55,000 Cambodians, survivors of civil war, displacement, famine and the violent dictatorship of the Khmer Rouge revolution, were resettled as refugees in the US in the early 1980s. However, these refugees encountered a very different citizenship and authority structure than the one they left behind, and have found themselves victimized and excluded a second time by a state they assumed would protect them. This paper looks at the last 45 years of Cambodian history and the way US government policy has intersected with it, first destabilizing the society and government, contributing to the rise of the Khmer Rouge; then offering refuge to the survivors of genocide; and finally, punishing resettled refugees who “failed to integrate” as law-abiding citizens with deportation to a “homeland” many had never known.

This is a story of the serial displacement and serial re-classification of Cambodians, from collateral damage, to victims of genocide, to deportable felons, by a succession of US governments much more concerned about the political effects of their policies than their human consequences.
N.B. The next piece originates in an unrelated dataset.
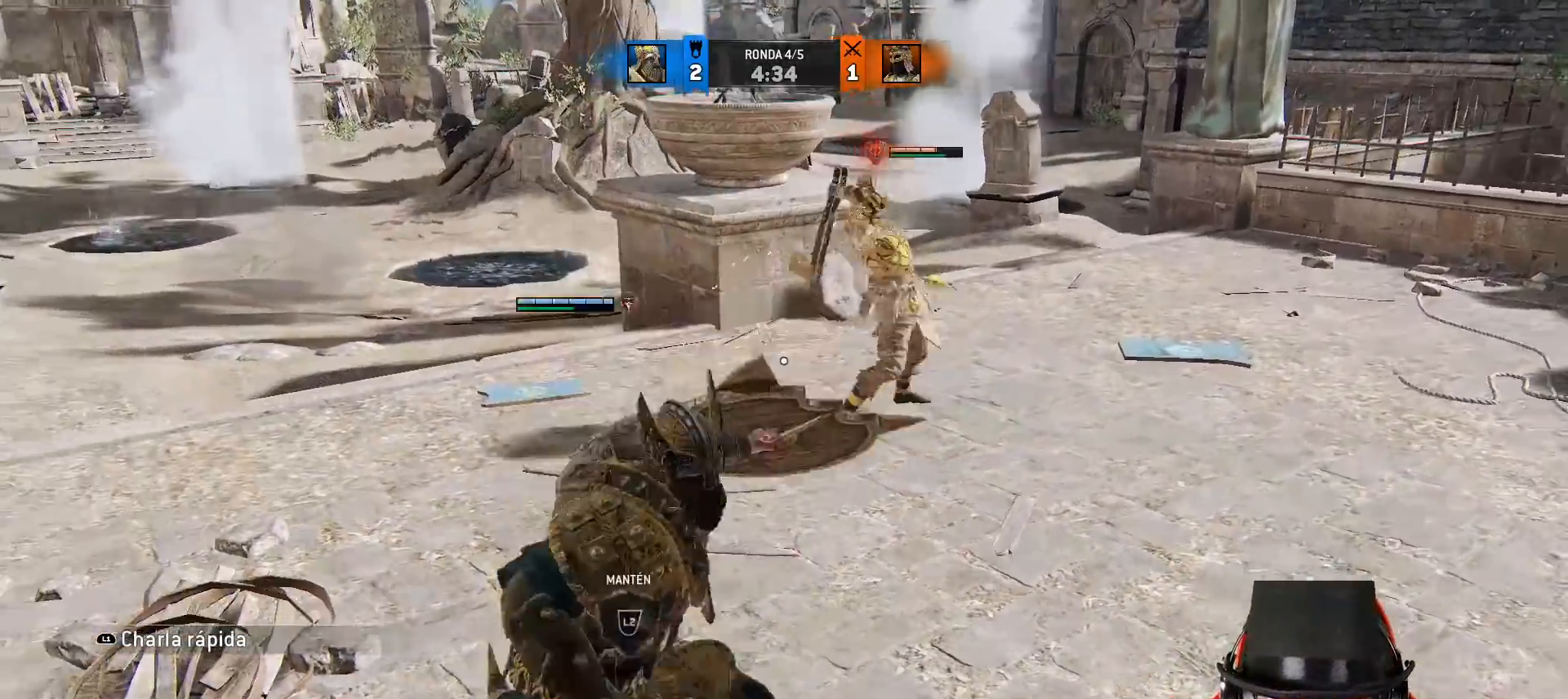
{"dt_ms": 500, "buttons": [], "left_stick": "down-right", "right_stick": "center"}
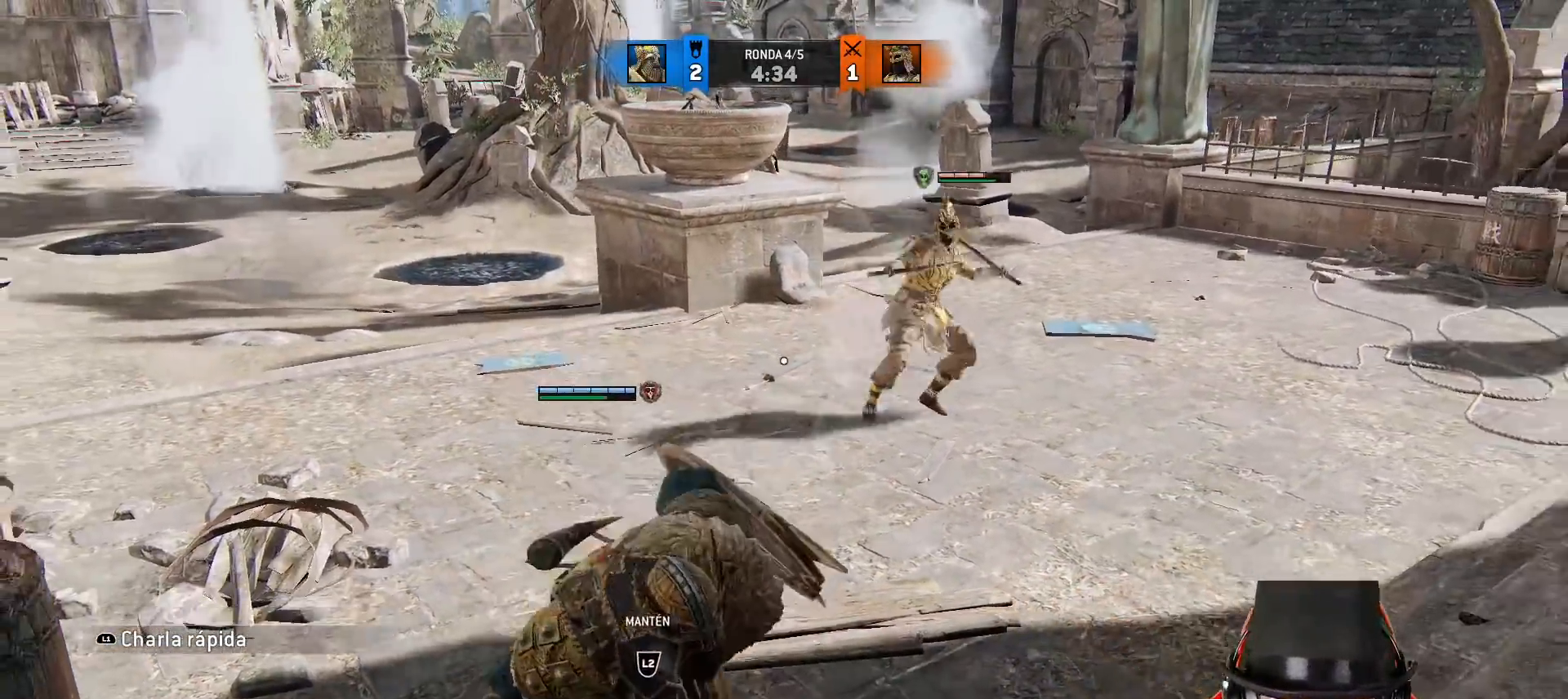
{"dt_ms": 1000, "buttons": ["L3"], "left_stick": "down-left", "right_stick": "center"}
Speaker 2: Victoria Sanford, Professor and Chair of Anthropology, Lehman College, Central University of New York.

Victoria is teh founding director of the Center for Human Rights and Peace Studies at Lehman College. She is a member of the anthropology doctoral faculty at the Graduate Center, City University of New York. She holds a doctorate in Anthropology from Stanford University where she studied International Human Rights Law and Immigration Law at Stanford Law School. She is the author of Buried Secrets: Truth and Human Rights in Guatemala  (2003), Violencia y Genocidio en Guatemala  (2003),  Guatemala: Del Genocidio al Feminicidio (2008), La Masacre de Panzos: Etnicidad, Tierra y Violencia en Guatemala (2009), and co-author of the Guatemalan Forensic Anthropology Foundation’s report to the Commission for Historical Clarification (the Guatemalan truth commission). She is co-editor (with Katerina Stefatos and Cecilia Salvi) of Gender Violence in Peace and War (2016).

Paper Title: “Peacebuilding in Wartime:  Colombian Peace Communities & Guatemalan Communities of Populations in Resistance (CPRs)”

Paper Abstract:

Based on extensive field research in Guatemala in the 1990s and Colombia in the 2000s, this paper explores the ways in which displaced indigenous and Afro-Colombian communities as well as rural Maya in Guatemala resisted forced displacement and began peacebuilding in the midst of war – even as they were in flight. While the displacement happened during armed conflict, these communities had long struggled to maintain their land in the face of historic and ongoing usurpation by large local landowners, extractive industries and international agro-export interests. For Colombian peace communities and Guatemalan CPRs, peacebuilding was a means and an end to preserve community identity and culture as well as ancestral lands.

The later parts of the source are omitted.